9. Buko, E., Zhang, J., Ajala, A., Hor, P.H, & Muthupillai, R. (2018). An Analytical Segmented (AS) Approach for Extracting IntraVoxel Incoherent Motion (IVIM) Model Parameters. Joint annual meeting ISMRM-ESMRMB 2018 p. 5361

Figures

Figure 1:Algorithmic steps used to extract IVIM parameters from diffusion weighted MR imaging per IVIM model as described by Equations 5 and 1 (with and without taking T2 difference between the two compartments into account respectively) using various approaches. Sm is the measured MR signal at b = 0 and TE=0 , Dt and Df are diffusivities of the tissue and perfusion compartments respectively , T2t and T2f are their respective T2 values, s0 is signal at b=0 and TE>0 and f is the perfusion fraction.

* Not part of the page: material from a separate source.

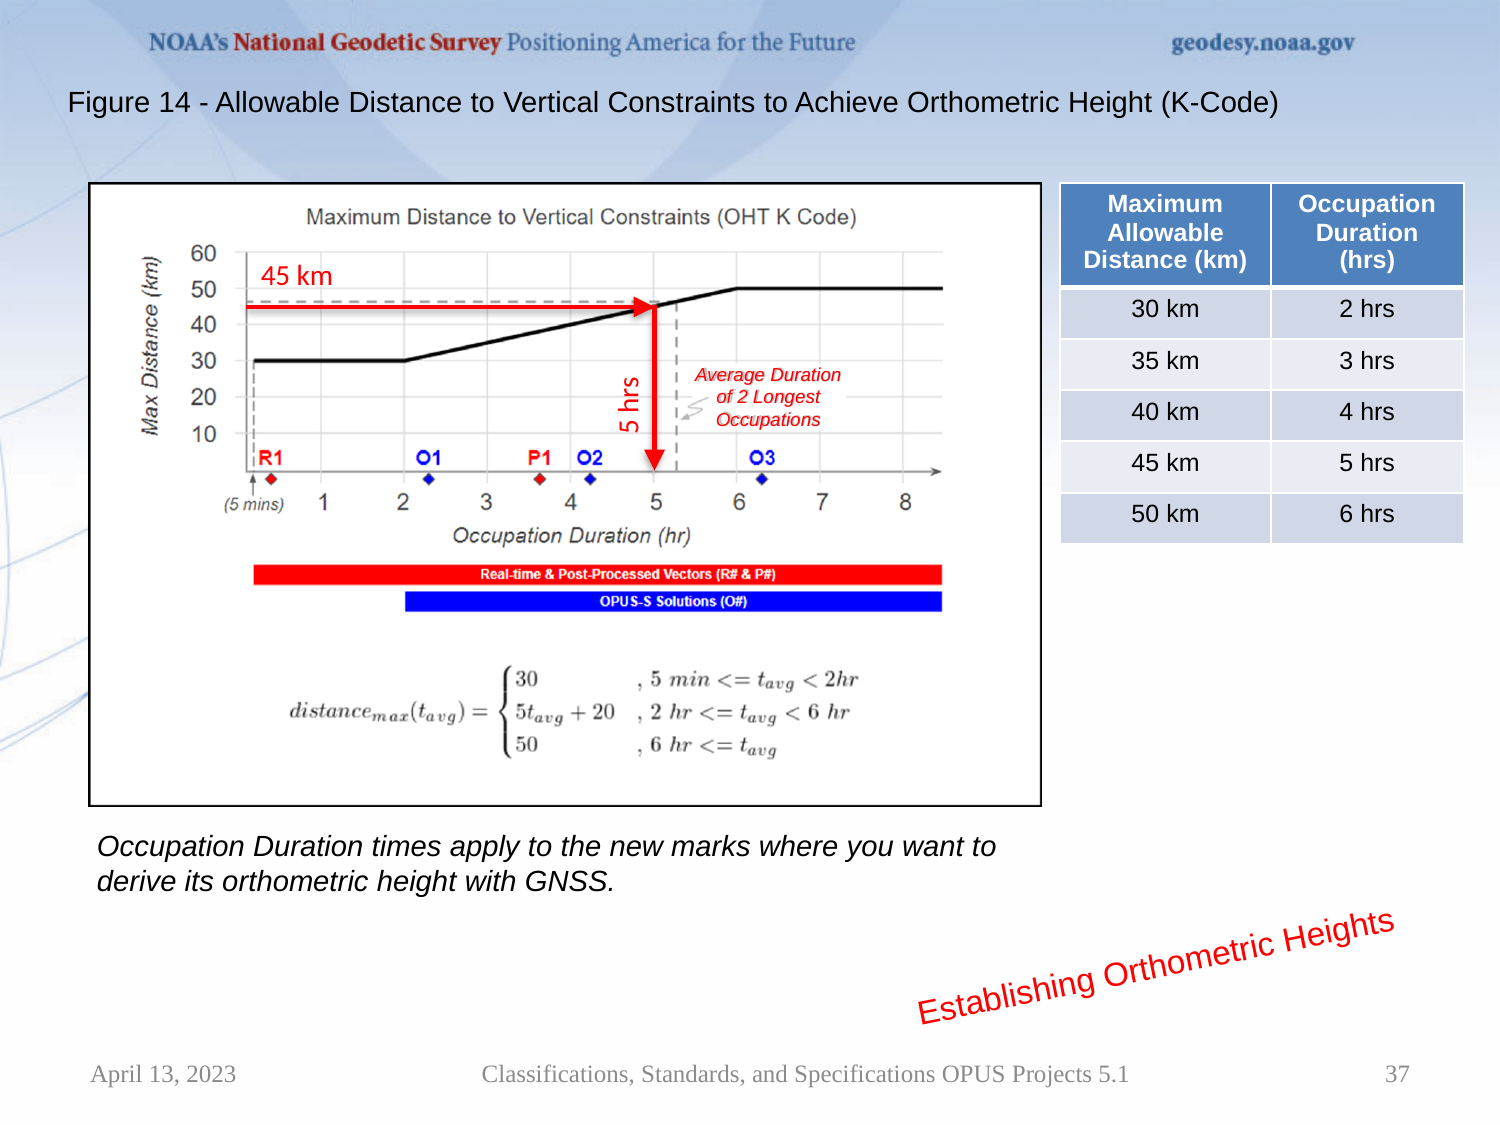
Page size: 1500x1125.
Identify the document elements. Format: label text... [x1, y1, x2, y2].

Figure 2: Mean and STD of the estimated f from simulated data at V of 0.7368 mm/s using four methods (S, OS, AS and AS-T2) at different SNR levels a) 20 and b) 50 . ffow is the true value of f.

Figure 3 : a) Estimated f as a function of TE at a flow rate of 80 mL/min (V = 0.7368 mm/s) using four methods (S, OS, AS and AS-T2). b) Percentage change in the estimated f across TE considered here with TE of 60 ms as the reference. fflow is the product of f measured from pure fluid in the flow compartment scaled by the input perfusion fraction (0.25).